Clinical Challenges with Sedation Control
Sedation is an integral part of critical care for PACU patients and ICU patients requiring mechanical ventilation. Typically administered either by intermittent bolus dosing or by continuous infusion, sedatives reduce the stress response, provide anxiolysis, improve tolerance of ventilatory support, and facilitate nursing care. Unfortunately, oversedation has adverse effects, including the potential to prolong mechanical ventilation and increased ICU stay, organ failure, and reintubation rates (Kollef).1
Clinicians experience significant challenges with determining the adequacy of sedation because 1) of the subjective nature of assessments, particularly where constant communication with the patient is not possible; 2) many clinical parameters such as changes in vital signs may be unreliable indicators of the presence of pain; 3) critically ill patients frequently exhibit unpredictable alterations in their pharmacodynanamic profiles; and 4) concern with drug accumulation.2. Sedation of critically ill patients would be optimized if strategies that attended to pharmacokinetic and pharmacodynamic profiles commonly observed in such patients were well described, and in turn provided specific guidance for drug administration.
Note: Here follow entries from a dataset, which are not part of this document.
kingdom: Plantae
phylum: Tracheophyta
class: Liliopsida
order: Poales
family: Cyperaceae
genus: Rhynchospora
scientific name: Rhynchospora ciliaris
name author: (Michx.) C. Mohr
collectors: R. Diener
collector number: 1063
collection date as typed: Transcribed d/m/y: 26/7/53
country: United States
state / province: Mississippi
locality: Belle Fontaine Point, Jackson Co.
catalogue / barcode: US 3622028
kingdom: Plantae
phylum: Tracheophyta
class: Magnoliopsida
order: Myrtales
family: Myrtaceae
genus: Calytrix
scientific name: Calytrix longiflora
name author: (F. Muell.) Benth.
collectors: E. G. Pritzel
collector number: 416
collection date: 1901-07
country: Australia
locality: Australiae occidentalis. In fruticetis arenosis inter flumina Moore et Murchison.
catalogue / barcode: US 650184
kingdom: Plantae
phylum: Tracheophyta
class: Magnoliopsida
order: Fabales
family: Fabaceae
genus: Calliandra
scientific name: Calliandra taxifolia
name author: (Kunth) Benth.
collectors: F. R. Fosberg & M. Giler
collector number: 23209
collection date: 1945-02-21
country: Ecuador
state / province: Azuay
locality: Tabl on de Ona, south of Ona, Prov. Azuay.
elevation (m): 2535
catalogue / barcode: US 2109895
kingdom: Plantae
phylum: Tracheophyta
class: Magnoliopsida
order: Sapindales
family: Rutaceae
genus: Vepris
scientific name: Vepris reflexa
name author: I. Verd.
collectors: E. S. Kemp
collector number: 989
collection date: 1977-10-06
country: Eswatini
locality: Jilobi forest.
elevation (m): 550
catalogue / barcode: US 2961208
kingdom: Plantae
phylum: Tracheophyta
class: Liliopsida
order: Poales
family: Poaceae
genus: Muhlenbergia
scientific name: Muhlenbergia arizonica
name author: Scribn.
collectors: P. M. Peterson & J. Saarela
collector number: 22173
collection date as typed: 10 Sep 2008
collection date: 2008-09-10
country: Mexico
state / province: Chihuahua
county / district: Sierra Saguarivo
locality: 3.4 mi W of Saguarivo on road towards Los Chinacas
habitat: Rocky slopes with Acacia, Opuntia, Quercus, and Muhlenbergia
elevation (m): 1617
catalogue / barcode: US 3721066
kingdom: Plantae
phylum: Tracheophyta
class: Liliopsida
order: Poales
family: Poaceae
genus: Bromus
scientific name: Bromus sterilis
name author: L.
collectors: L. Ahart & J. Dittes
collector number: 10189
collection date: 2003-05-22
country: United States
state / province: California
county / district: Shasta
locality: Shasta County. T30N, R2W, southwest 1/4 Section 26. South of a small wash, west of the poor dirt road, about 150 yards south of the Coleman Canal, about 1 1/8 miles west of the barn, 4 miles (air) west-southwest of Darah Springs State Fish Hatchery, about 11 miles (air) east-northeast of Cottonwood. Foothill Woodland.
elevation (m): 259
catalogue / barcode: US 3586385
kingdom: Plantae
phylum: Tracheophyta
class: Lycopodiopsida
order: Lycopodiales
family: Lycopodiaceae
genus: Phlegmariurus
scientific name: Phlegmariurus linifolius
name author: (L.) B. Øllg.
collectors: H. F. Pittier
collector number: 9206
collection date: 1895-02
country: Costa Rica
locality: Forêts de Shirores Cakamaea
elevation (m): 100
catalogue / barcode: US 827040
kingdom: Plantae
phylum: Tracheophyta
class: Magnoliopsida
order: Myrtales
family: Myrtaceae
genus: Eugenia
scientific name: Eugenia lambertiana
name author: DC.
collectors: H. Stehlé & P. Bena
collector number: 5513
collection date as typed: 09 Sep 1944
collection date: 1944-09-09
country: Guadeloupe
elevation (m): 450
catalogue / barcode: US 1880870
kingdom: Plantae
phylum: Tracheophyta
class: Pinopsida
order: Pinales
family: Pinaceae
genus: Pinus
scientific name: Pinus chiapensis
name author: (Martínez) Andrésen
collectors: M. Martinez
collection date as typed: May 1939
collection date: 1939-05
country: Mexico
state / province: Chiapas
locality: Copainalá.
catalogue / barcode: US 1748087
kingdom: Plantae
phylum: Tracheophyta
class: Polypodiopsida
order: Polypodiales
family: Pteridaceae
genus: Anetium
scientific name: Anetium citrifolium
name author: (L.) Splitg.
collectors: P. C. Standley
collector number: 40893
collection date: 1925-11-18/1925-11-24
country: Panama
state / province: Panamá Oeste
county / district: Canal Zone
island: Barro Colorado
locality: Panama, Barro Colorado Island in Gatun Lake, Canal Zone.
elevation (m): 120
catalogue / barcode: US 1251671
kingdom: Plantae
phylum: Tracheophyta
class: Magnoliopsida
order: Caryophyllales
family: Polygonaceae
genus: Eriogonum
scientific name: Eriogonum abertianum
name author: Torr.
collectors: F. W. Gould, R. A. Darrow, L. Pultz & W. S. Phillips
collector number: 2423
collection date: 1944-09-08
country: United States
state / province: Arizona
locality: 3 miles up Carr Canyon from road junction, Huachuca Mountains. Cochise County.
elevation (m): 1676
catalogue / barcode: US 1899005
Clinical Challenges with Glucose Control
Hyperglycemia and insulin resistance are common in critical care patients, even if they have not previously had diabetes. There has been concern that hyperglycemia or relative insulin deficiency (or both) during critical illness may directly or indirectly confer a predisposition to complications, such as severe infections, polyneuropathy, multiple-organ failure, and death3. For these reasons, an increasing number of critical care patients are treated using an intense insulin therapy (IIT) protocol to achieve tight glucose control. IIT requires frequent blood glucose tests in order to achieve this control. Currently, these tests are performed using conventional finger-stick blood glucose tests, which are painful, time consuming, and increase risk of infection.